* _The task_
After finding the line with "immunohistochemistry (IHC) photomicrograph" in the data below, set down exactly each line through the one with "staining of colorectal", inclusive, and stop there.

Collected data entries
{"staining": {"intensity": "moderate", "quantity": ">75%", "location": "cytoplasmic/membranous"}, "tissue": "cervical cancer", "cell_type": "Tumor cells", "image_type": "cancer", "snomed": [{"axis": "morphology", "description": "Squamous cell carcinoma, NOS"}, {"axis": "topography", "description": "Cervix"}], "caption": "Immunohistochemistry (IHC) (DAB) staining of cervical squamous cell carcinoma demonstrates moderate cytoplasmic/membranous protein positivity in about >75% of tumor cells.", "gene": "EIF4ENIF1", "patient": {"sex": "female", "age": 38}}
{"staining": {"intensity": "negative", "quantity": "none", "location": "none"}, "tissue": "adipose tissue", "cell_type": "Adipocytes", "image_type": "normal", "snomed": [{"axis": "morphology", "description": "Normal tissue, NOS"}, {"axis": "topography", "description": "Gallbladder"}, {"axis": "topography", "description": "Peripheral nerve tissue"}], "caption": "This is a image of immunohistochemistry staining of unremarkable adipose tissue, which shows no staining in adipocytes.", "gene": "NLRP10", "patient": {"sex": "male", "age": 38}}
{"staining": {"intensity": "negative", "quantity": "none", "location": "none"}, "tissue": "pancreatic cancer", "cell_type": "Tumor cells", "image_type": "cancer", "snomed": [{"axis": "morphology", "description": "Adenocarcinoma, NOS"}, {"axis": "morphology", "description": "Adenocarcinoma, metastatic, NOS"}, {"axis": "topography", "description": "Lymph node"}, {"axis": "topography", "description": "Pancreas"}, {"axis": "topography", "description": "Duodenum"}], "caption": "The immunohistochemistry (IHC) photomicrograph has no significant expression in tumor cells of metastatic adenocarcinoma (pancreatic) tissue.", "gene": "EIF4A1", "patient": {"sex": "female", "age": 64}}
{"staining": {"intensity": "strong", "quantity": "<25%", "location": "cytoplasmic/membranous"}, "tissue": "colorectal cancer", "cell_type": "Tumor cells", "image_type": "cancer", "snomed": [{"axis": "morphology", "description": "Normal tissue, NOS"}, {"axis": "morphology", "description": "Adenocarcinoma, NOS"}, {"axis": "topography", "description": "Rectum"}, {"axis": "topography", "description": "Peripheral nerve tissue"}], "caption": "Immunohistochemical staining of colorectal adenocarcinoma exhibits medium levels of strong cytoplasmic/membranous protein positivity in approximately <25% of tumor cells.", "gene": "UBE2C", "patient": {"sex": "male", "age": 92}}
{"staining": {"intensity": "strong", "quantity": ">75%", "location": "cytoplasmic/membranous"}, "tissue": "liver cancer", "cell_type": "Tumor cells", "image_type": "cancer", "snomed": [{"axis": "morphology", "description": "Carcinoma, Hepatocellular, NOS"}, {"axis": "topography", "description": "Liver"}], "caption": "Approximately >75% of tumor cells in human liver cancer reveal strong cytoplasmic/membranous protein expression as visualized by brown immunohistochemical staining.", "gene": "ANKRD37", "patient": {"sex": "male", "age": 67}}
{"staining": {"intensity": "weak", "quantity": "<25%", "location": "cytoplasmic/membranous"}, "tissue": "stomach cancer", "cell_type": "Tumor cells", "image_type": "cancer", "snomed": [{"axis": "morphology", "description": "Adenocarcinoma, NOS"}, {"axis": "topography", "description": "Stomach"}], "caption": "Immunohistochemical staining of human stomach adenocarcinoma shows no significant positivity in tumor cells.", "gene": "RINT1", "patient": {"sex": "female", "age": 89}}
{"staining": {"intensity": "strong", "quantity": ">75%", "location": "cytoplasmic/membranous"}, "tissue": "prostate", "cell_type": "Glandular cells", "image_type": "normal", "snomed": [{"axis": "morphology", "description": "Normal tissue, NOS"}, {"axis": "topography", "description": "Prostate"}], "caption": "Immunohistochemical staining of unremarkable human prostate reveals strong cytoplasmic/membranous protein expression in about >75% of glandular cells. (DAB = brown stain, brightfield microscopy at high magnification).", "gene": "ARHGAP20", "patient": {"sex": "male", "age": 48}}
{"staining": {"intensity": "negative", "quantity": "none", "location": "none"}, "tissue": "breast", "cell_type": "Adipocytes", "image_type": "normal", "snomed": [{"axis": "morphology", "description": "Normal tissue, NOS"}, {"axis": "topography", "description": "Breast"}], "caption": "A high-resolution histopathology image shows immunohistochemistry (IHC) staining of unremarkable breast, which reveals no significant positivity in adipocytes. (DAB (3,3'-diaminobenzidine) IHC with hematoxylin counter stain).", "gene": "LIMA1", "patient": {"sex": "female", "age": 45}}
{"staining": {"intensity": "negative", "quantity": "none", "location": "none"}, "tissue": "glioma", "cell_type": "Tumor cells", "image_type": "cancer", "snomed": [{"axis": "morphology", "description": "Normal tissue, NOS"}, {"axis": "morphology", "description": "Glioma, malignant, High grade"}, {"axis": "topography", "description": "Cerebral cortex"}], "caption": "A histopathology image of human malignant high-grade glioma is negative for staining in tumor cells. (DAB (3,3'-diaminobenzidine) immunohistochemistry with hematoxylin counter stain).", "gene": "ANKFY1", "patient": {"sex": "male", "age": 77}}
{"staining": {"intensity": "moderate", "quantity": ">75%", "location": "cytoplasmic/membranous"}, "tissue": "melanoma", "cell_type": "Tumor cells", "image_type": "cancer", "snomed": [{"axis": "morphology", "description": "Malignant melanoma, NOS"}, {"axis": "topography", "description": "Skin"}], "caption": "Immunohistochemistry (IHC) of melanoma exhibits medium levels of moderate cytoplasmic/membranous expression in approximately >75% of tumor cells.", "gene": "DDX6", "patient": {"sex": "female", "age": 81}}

* _Answer to this exercise_
{"staining": {"intensity": "negative", "quantity": "none", "location": "none"}, "tissue": "pancreatic cancer", "cell_type": "Tumor cells", "image_type": "cancer", "snomed": [{"axis": "morphology", "description": "Adenocarcinoma, NOS"}, {"axis": "morphology", "description": "Adenocarcinoma, metastatic, NOS"}, {"axis": "topography", "description": "Lymph node"}, {"axis": "topography", "description": "Pancreas"}, {"axis": "topography", "description": "Duodenum"}], "caption": "The immunohistochemistry (IHC) photomicrograph has no significant expression in tumor cells of metastatic adenocarcinoma (pancreatic) tissue.", "gene": "EIF4A1", "patient": {"sex": "female", "age": 64}}
{"staining": {"intensity": "strong", "quantity": "<25%", "location": "cytoplasmic/membranous"}, "tissue": "colorectal cancer", "cell_type": "Tumor cells", "image_type": "cancer", "snomed": [{"axis": "morphology", "description": "Normal tissue, NOS"}, {"axis": "morphology", "description": "Adenocarcinoma, NOS"}, {"axis": "topography", "description": "Rectum"}, {"axis": "topography", "description": "Peripheral nerve tissue"}], "caption": "Immunohistochemical staining of colorectal adenocarcinoma exhibits medium levels of strong cytoplasmic/membranous protein positivity in approximately <25% of tumor cells.", "gene": "UBE2C", "patient": {"sex": "male", "age": 92}}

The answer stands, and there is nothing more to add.